Cette pénurie est le résultat de la conjonction de plusieurs facteurs, le premier étant la crise sanitaire qui a maintenu à l'arrêt la production de nombreuses usines pendant le confinement. « Les pénuries de tuiles datent de bien avant les intempéries. Avec le Covid, les chaînes de fabrication ont été complètement à l'arrêt», résume le gérant bordelais.

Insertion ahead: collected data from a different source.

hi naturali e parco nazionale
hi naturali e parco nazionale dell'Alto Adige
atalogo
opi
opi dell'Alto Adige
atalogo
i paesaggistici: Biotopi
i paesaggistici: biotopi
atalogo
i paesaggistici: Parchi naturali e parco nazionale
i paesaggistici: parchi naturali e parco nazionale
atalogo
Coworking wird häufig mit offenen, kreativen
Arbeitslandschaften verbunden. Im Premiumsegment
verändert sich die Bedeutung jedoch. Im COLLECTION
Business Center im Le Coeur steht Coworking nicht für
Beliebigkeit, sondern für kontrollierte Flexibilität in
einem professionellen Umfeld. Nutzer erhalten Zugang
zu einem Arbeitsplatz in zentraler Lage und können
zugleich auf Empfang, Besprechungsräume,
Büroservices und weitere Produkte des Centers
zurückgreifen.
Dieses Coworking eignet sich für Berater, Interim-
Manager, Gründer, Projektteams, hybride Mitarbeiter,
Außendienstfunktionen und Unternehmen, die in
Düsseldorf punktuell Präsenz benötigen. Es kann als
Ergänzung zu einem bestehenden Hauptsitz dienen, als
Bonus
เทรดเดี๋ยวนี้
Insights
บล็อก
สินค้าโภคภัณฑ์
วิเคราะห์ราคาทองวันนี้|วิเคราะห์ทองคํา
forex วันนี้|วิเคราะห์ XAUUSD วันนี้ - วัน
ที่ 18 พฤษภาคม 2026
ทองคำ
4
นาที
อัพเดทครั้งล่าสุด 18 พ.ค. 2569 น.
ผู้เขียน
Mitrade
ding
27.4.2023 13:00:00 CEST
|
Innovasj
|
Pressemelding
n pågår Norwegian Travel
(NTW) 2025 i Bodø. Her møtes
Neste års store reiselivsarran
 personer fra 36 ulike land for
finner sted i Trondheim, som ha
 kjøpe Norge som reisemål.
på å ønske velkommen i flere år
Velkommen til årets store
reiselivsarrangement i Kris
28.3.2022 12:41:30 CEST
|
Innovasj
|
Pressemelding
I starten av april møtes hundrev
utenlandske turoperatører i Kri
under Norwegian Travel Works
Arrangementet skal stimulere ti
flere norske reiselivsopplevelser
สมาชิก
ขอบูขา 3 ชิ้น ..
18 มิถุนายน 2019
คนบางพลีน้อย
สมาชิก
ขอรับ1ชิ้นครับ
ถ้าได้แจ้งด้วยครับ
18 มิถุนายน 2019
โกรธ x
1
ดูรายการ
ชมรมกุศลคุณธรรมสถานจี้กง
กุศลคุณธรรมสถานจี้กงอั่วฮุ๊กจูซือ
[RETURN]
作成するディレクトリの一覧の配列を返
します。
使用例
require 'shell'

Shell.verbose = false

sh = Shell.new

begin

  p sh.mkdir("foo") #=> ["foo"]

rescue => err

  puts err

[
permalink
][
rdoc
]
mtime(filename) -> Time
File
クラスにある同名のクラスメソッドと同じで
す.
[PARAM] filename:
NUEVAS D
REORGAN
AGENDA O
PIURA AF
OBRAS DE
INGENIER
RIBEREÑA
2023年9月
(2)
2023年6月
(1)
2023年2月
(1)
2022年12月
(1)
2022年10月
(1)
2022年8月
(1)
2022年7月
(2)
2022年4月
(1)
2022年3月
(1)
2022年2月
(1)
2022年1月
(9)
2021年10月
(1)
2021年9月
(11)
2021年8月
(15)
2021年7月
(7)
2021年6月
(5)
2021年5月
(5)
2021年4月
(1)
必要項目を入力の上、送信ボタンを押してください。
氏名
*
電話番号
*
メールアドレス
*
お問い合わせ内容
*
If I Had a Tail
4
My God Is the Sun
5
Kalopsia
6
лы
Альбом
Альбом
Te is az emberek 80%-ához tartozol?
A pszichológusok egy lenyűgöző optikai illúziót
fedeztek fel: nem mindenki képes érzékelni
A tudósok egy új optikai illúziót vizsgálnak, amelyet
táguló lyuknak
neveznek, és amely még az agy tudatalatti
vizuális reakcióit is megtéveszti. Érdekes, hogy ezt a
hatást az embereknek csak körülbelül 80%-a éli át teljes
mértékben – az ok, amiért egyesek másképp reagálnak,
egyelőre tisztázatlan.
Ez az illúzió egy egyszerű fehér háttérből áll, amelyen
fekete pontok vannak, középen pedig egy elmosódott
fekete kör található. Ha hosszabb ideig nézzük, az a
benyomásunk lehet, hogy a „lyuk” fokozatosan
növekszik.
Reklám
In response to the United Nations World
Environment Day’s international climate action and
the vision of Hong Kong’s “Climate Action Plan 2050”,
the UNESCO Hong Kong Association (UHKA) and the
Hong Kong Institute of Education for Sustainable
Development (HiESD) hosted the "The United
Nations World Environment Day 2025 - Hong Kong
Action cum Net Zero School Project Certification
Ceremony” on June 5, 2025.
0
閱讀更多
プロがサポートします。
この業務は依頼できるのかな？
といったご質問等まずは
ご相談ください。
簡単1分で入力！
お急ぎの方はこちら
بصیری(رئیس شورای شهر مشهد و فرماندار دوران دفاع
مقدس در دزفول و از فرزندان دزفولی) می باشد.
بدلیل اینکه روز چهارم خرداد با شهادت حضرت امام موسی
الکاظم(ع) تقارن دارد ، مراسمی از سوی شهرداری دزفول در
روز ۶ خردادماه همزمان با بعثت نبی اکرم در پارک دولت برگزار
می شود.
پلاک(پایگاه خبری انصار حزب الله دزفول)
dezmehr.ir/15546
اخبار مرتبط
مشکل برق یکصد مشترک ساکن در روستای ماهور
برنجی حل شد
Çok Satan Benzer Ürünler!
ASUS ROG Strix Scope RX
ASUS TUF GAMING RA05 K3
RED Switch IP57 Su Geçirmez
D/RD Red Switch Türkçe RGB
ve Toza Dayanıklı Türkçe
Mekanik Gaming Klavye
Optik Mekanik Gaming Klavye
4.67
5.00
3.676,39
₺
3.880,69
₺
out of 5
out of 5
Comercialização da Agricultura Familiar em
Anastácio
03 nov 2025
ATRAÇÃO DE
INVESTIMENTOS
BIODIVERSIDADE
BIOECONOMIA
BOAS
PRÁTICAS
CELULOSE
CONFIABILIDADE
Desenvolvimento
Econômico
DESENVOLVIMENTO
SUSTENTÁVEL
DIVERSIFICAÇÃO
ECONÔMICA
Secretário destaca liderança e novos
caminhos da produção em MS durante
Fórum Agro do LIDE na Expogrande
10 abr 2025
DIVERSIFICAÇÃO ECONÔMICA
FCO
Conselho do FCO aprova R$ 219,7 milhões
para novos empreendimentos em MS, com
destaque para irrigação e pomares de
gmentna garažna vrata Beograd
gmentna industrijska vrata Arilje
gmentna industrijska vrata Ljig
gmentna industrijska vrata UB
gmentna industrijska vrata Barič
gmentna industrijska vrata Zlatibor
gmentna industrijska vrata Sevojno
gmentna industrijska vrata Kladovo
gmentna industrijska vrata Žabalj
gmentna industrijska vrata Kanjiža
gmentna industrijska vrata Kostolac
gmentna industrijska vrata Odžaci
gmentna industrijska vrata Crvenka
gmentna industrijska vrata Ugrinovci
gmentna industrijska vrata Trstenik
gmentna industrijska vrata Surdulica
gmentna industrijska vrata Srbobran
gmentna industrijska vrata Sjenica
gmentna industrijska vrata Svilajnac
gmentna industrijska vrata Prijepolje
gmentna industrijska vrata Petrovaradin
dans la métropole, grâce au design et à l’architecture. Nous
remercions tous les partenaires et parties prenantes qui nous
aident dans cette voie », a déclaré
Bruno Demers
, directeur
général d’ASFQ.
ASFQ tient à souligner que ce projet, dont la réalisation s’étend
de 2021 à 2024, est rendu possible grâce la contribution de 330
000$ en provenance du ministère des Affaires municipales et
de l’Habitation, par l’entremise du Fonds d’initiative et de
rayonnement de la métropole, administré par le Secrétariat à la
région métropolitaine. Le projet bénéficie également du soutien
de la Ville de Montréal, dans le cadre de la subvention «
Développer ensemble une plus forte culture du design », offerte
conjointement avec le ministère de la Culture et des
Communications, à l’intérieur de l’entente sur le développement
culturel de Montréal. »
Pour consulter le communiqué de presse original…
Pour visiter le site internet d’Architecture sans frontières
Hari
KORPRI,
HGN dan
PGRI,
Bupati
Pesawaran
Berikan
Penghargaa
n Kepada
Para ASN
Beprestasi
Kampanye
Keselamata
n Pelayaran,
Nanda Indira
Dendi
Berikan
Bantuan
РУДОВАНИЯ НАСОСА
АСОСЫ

La guerre en Ukraine a aggravé le problème. Les sanctions sur le gaz russe conjuguées à la hausse des prix du gaz ont provoqué le ralentissement, voire l'arrêt total des fours des fabricants de tuiles. En effet, dans la très grande majorité des cas, les fours utilisés par les industriels pour la cuisson des tuiles fonctionnent au gaz. Mais des artisans accusent certains producteurs d'augmenter artificiellement le prix des tuiles. «On se demande si les fabricants ne créent pas intentionnellement une pénurie pour pouvoir augmenter le prix des tuiles. Les prix des matériaux de construction comme la tuile et la brique ont doublé depuis le début de l'année... Si les usines tournaient jour et nuit, on arriverait à avoir des livraisons en temps et en heure», se désole le président de la section des couvreurs de la CAPEB Pas-de-Calais. À ces crises successives viennent s'ajouter les problèmes de recrutement auxquels sont confrontés les artisans depuis plusieurs années. «Le personnel manque cruellement. Ça fait 4 ans qu'on en cherche et on n’en trouve pas. Il y a un grand manque de formation et d'incitation des jeunes générations à travailler dans le secteur de l'artisanat.» analyse le couvreur.«Pour les artisans, (...) il n'y a plus rien»

Face à ces pénuries, les professionnels du secteur doivent prendre des mesures : rogner leurs marges, augmenter leurs tarifs ou encore placer leurs salariés en chômage partiel. «Je connais même des patrons qui ont mis leurs salariés en congé», observe l'artisan. «Le seul moyen de s'en sortir c'était de prévoir le plus tôt possible. Moi, j'ai commandé des stocks importants l'année dernière. Aujourd'hui, il faut commander 6 mois à l'avance pour réussir à avoir des tuiles en temps et en heure.». Le couvreur dénonce aussi le fait que cette situation touche surtout les artisans et impacte moins les grandes marques. «Il reste des stocks de tuiles pour les gros distributeurs mais pour les artisans, pour nous, il n'y a plus rien.» Les artisans du secteur espèrent que la situation pourrait progressivement se débloquer à partir du début de l'année prochaine. «On pense qu'en janvier 2023, les choses devraient reprendre leur cours normalement. On aura perdu quasiment un an...C'est un an qui va coûter cher à beaucoup d'artisans.» conclut-il.